- **What this task involves**: In full and without alteration, print the records below, minus any images.
○ ○ ○
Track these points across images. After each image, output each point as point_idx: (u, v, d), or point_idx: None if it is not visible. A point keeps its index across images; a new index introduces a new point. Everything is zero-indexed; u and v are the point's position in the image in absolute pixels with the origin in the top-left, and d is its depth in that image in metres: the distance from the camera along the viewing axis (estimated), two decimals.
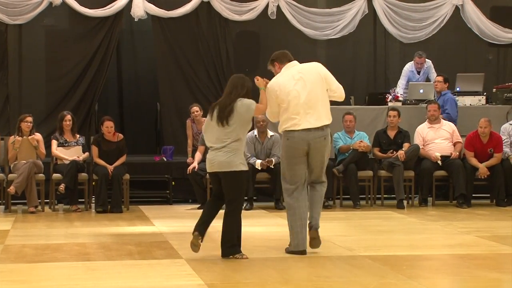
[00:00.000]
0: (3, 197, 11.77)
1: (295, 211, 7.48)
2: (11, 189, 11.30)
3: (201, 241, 7.30)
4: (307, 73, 7.55)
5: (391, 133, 12.30)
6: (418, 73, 13.72)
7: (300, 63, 7.66)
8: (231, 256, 7.27)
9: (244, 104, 7.27)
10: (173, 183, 12.71)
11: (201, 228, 7.33)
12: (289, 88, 7.45)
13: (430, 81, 13.64)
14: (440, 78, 12.89)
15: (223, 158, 7.26)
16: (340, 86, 7.67)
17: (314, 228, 7.54)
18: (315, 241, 7.54)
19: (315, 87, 7.48)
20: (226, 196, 7.35)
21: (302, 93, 7.43)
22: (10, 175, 11.61)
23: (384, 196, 12.33)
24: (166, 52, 14.18)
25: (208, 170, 7.49)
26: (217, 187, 7.46)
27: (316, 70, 7.59)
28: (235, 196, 7.33)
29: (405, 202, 11.92)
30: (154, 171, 12.92)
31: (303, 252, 7.47)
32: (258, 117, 11.38)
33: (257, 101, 7.40)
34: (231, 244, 7.31)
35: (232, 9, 14.16)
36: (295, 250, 7.49)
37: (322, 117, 7.48)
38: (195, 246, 7.27)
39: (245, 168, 7.33)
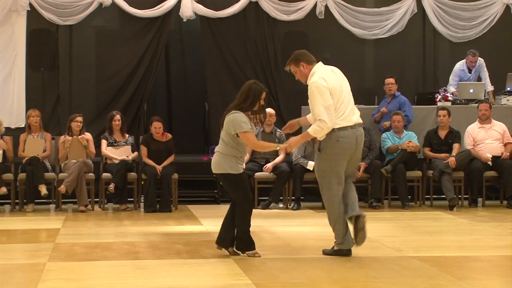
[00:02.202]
0: (54, 196, 11.93)
1: (344, 208, 7.36)
2: (62, 188, 11.44)
3: (229, 250, 7.47)
4: (339, 72, 7.45)
5: (442, 133, 12.18)
6: (470, 71, 13.56)
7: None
8: (245, 254, 7.35)
9: (230, 121, 7.22)
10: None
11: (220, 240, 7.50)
12: (336, 82, 7.27)
13: (481, 80, 13.49)
14: (393, 80, 12.61)
15: (214, 159, 7.40)
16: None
17: (363, 216, 7.27)
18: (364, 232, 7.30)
19: (348, 85, 7.40)
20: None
21: (344, 88, 7.31)
22: (61, 174, 11.76)
23: (433, 196, 12.23)
24: (214, 52, 14.20)
25: None
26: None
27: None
28: (236, 199, 7.39)
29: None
30: (202, 171, 12.90)
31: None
32: None
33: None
34: (241, 242, 7.40)
35: (280, 9, 14.13)
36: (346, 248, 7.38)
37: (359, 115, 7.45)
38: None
39: (233, 171, 7.27)
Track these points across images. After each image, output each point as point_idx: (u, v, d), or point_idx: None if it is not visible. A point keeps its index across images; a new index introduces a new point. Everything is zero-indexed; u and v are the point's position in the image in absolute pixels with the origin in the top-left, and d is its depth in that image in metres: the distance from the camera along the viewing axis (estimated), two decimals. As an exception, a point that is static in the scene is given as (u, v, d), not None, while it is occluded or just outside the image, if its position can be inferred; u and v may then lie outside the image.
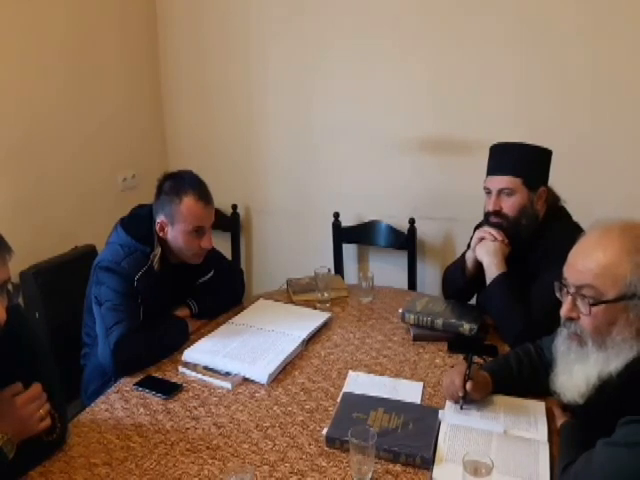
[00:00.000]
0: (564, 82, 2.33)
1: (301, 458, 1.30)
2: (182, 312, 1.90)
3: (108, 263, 1.74)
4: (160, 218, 1.79)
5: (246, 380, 1.62)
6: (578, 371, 1.15)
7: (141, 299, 1.75)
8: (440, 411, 1.40)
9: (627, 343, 1.08)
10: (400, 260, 2.71)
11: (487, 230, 1.84)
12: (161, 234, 1.80)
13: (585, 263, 1.11)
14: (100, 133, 2.64)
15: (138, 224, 1.83)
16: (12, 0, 2.18)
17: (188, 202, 1.76)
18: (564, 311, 1.16)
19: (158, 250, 1.80)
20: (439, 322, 1.81)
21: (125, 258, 1.75)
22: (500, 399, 1.46)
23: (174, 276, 1.87)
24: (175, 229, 1.78)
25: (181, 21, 2.92)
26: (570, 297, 1.15)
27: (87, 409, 1.51)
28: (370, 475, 1.22)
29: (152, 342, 1.72)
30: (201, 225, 1.79)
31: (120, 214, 1.90)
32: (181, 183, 1.79)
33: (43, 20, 2.32)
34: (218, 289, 2.02)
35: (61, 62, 2.43)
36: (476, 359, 1.50)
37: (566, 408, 1.31)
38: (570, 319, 1.16)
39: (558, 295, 1.22)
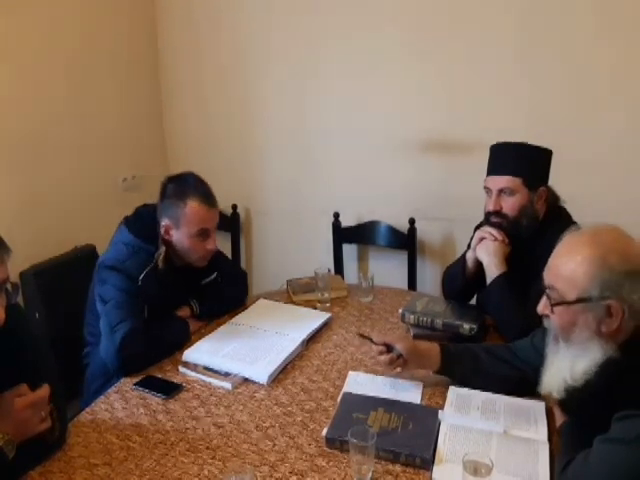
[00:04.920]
0: (564, 82, 2.33)
1: (301, 458, 1.30)
2: (183, 312, 1.90)
3: (112, 262, 1.75)
4: (165, 221, 1.79)
5: (246, 380, 1.62)
6: (554, 365, 1.23)
7: (145, 298, 1.75)
8: (440, 411, 1.40)
9: (591, 342, 1.14)
10: (400, 260, 2.71)
11: (487, 230, 1.83)
12: (166, 237, 1.80)
13: (554, 266, 1.20)
14: (100, 134, 2.65)
15: (142, 223, 1.83)
16: (12, 7, 2.18)
17: (192, 205, 1.76)
18: (539, 307, 1.25)
19: (162, 249, 1.80)
20: (439, 322, 1.80)
21: (129, 257, 1.75)
22: (500, 399, 1.46)
23: (178, 277, 1.87)
24: (180, 232, 1.78)
25: (180, 23, 2.92)
26: (545, 295, 1.23)
27: (87, 409, 1.51)
28: (370, 475, 1.22)
29: (155, 341, 1.72)
30: (206, 227, 1.80)
31: (120, 214, 1.90)
32: (185, 186, 1.79)
33: (43, 23, 2.32)
34: (221, 292, 2.02)
35: (61, 64, 2.43)
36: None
○ ○ ○
- **Solution**:
Track these points across images. After each image, output each point as point_idx: (u, v, d), or point_idx: None if it is not visible. A point keeps its index across images; a new index introduces a new point. Everything is zero-indexed; u and v are the point's position in the image in absolute pixels with the origin in the top-left, and d is its depth in that image in metres: the distance from the camera along the viewing axis (estimated), two decimals.
[00:00.000]
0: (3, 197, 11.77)
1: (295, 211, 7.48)
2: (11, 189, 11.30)
3: (201, 241, 7.30)
4: (307, 73, 7.55)
5: (391, 133, 12.30)
6: (418, 73, 13.72)
7: (300, 63, 7.66)
8: (231, 256, 7.27)
9: (244, 104, 7.27)
10: (173, 183, 12.71)
11: (201, 228, 7.33)
12: (289, 88, 7.45)
13: (430, 81, 13.64)
14: (440, 78, 12.89)
15: (223, 158, 7.26)
16: (340, 86, 7.67)
17: (314, 228, 7.54)
18: (315, 241, 7.54)
19: (315, 87, 7.48)
20: (226, 196, 7.35)
21: (302, 93, 7.43)
22: (10, 175, 11.61)
23: (384, 196, 12.33)
24: (166, 52, 14.18)
25: (208, 170, 7.49)
26: (217, 187, 7.46)
27: (316, 70, 7.59)
28: (235, 196, 7.33)
29: (405, 202, 11.92)
30: (154, 171, 12.92)
31: (303, 252, 7.47)
32: (258, 117, 11.38)
33: (257, 101, 7.40)
34: (231, 244, 7.31)
35: (232, 9, 14.16)
36: (295, 250, 7.49)
37: (322, 117, 7.48)
38: (195, 246, 7.27)
39: (245, 168, 7.33)
[00:02.202]
0: (54, 196, 11.93)
1: (344, 208, 7.36)
2: (62, 188, 11.44)
3: (229, 250, 7.47)
4: (339, 72, 7.45)
5: (442, 133, 12.18)
6: (470, 71, 13.56)
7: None
8: (245, 254, 7.35)
9: (230, 121, 7.22)
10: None
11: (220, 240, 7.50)
12: (336, 82, 7.27)
13: (481, 80, 13.49)
14: (393, 80, 12.61)
15: (214, 159, 7.40)
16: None
17: (363, 216, 7.27)
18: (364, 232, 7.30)
19: (348, 85, 7.40)
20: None
21: (344, 88, 7.31)
22: (61, 174, 11.76)
23: (433, 196, 12.23)
24: (214, 52, 14.20)
25: None
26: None
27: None
28: (236, 199, 7.39)
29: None
30: (202, 171, 12.90)
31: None
32: None
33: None
34: (241, 242, 7.40)
35: (280, 9, 14.13)
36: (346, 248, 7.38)
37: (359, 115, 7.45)
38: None
39: (233, 171, 7.27)
Track these points across images. After each image, output each point as point_idx: (u, v, d), or point_idx: None if it is not visible. A point keeps its index across images; a new index introduces a new point. Everything is zero-indexed; u and v are the point's position in the image in absolute pixels with the origin in the top-left, and d is its depth in that image in metres: the distance from the camera along the viewing axis (estimated), two decimals. As an exception, a point that is static in the scene is given as (u, v, d), not None, while it is occluded or just outside the image, if its position can be inferred; u and v may then lie outside the image.
[00:00.000]
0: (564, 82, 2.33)
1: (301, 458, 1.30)
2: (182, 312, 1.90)
3: (108, 263, 1.74)
4: (160, 218, 1.79)
5: (246, 380, 1.62)
6: (578, 371, 1.15)
7: (141, 299, 1.75)
8: (440, 411, 1.40)
9: (627, 343, 1.08)
10: (400, 260, 2.71)
11: (487, 230, 1.84)
12: (161, 234, 1.80)
13: (585, 263, 1.11)
14: (100, 133, 2.64)
15: (138, 224, 1.83)
16: (12, 0, 2.18)
17: (188, 202, 1.76)
18: (564, 311, 1.16)
19: (158, 250, 1.80)
20: (439, 322, 1.81)
21: (125, 258, 1.75)
22: (500, 399, 1.46)
23: (174, 276, 1.87)
24: (175, 229, 1.78)
25: (181, 21, 2.92)
26: (570, 297, 1.15)
27: (87, 409, 1.51)
28: (370, 475, 1.22)
29: (152, 342, 1.72)
30: (201, 225, 1.79)
31: (120, 214, 1.90)
32: (181, 183, 1.79)
33: (43, 20, 2.32)
34: (218, 289, 2.02)
35: (61, 62, 2.43)
36: (476, 359, 1.50)
37: (566, 408, 1.31)
38: (570, 319, 1.16)
39: (558, 295, 1.22)
[00:04.920]
0: (564, 82, 2.33)
1: (301, 458, 1.30)
2: (183, 312, 1.90)
3: (112, 262, 1.75)
4: (165, 221, 1.79)
5: (246, 380, 1.62)
6: (554, 365, 1.23)
7: (145, 298, 1.75)
8: (440, 411, 1.40)
9: (591, 342, 1.14)
10: (400, 260, 2.71)
11: (487, 230, 1.83)
12: (166, 237, 1.80)
13: (554, 266, 1.20)
14: (100, 134, 2.65)
15: (142, 223, 1.83)
16: (12, 7, 2.18)
17: (192, 205, 1.76)
18: (539, 307, 1.25)
19: (162, 249, 1.80)
20: (439, 322, 1.80)
21: (129, 257, 1.75)
22: (500, 399, 1.46)
23: (178, 277, 1.87)
24: (180, 232, 1.78)
25: (180, 23, 2.92)
26: (545, 295, 1.23)
27: (87, 409, 1.51)
28: (370, 475, 1.22)
29: (155, 341, 1.72)
30: (206, 227, 1.80)
31: (120, 214, 1.90)
32: (185, 186, 1.79)
33: (43, 23, 2.32)
34: (221, 292, 2.02)
35: (61, 64, 2.43)
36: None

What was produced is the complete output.